ИСХОДНЫЙ ТЕКСТ
**********
Его отношения с госпожой Строс, самой перенесшей операцию и пораженной «хронической смертью», стали похожи на отношения постаревшего Шатобриана с госпожой Рекамье:
Госпожа Строс Марселю Прусту (1920):
«Мне бы хотелось поговорить с вами о многих противоречивых вещах. Во-первых, о моей грусти при известии о вашей болезни; потом, мне до того скучно быть мертвой, что это мешает жить; и, наконец, о счастье вновь обрести своих друзей в стороне Свана. Эта радость будет такой же пылкой, как радость живой женщины, а моя нежная дружба к вам — тоже не дружба умершей… Я себя чувствую совсем «тетушкой Леонией». Стало быть, вы можете понять меня и простить мои помарки…»
Госпожа Строс Прусту (1921):
«Я так сожалею, что дочитала свой прекрасный том, и очень хотела бы узнать продолжение. Вы меня оставили одну на Елисейских полях рядом с вашей больной бабушкой… и больше я ничего не знаю. Поскольку мы продолжаем быть «разделенными телесно», то, раз вы не выходите днем, пошлите ко мне прекрасную Селесту. Она мне расскажет, как вы себя чувствуете, и вам не придется тратить усилия на письмо…»
**********
[Извлечённые записи]

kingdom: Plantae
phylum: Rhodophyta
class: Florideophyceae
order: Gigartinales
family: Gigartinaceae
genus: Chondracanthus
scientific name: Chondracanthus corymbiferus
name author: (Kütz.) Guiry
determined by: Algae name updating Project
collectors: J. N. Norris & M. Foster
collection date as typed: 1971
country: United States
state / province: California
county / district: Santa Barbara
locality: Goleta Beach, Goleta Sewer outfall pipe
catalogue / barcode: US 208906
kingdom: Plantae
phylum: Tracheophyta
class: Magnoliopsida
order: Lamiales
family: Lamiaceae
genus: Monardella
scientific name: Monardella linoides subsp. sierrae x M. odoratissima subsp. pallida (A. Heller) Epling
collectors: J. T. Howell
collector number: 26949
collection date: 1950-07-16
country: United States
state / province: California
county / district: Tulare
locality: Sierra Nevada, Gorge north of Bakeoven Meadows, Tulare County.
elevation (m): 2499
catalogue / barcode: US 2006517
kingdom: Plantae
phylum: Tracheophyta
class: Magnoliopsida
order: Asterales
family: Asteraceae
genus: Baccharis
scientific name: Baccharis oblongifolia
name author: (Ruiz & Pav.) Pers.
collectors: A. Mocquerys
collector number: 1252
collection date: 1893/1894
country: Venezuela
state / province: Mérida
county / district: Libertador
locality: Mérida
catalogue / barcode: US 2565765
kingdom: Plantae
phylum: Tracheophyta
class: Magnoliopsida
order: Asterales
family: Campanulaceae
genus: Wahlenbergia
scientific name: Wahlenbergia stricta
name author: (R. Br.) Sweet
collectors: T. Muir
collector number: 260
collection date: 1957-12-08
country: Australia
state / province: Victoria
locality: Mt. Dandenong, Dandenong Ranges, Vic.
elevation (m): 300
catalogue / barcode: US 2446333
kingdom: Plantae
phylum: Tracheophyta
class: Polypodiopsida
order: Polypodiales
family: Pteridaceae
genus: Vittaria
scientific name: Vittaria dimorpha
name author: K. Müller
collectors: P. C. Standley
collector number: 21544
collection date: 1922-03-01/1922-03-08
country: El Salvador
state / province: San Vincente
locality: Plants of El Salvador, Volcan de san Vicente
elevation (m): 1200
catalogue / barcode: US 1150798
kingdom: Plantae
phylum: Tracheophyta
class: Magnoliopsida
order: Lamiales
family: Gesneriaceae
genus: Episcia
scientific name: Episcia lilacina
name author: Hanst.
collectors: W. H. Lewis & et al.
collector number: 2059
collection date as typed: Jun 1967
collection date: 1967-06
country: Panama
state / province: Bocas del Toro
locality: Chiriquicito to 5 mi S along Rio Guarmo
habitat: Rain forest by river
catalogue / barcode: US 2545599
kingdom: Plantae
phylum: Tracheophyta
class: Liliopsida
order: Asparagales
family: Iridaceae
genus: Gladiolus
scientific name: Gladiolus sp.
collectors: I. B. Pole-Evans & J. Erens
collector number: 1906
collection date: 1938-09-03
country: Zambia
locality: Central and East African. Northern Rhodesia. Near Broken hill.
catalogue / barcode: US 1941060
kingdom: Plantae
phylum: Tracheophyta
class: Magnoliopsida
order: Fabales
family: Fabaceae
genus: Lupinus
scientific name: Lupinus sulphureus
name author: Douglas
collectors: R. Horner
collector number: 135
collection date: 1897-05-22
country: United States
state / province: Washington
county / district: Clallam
**********
ЗАДАНИЯ
1. Кого, согласно тексту о госпоже Строс и Прусте, она в письме 1921 года просит прислать к ней?
2. Пожалуйста, продолжите текст о госпоже Строс и Прусте, начиная сразу после последнего приведённого в нём письма.

ОТВЕТЫ К ЗАДАНИЯМ
1. Прекрасную Селесту.

2.
Хоть и мертвая, госпожа Строс клянется, получив «Содом и Гоморру», что не была шокирована сюжетом. И вот ее последнее письмо:
« 13 мая 1922 года… Марсель, мой маленький Марсель, как бы мне хотелось видеть вас! Мне кажется, что мы можем столько друг другу сказать! Но это было бы одновременно слишком забавно, и слишком грустно, и я думаю, что это уже никогда не случится. Никогда, какое жестокое слово! Не могу свыкнуться с мыслью, что больше не увижу вас…»
Постепенно многие из его старых и самых нежных друзей, не теряя своей привязанности к нему, молча уходили в тень. Так было с Рейнальдо Аном, с Люсьеном Доде, Робером Дрейфусом. Им обидно было видеть, как новые знакомые, привлеченные славой или профессиональными связями, казалось, взяли верх над спутниками всей его жизни. По словам Люсьена Доде это была притча о винограднике: «Как! Последние трудились всего час, а платят им столько же?» Они бы предпочли, чтобы их Марсель вечно оставался гениальным любителем, безразличным к тому, что о нем говорят, к почестям, к тиражам, к рекламе.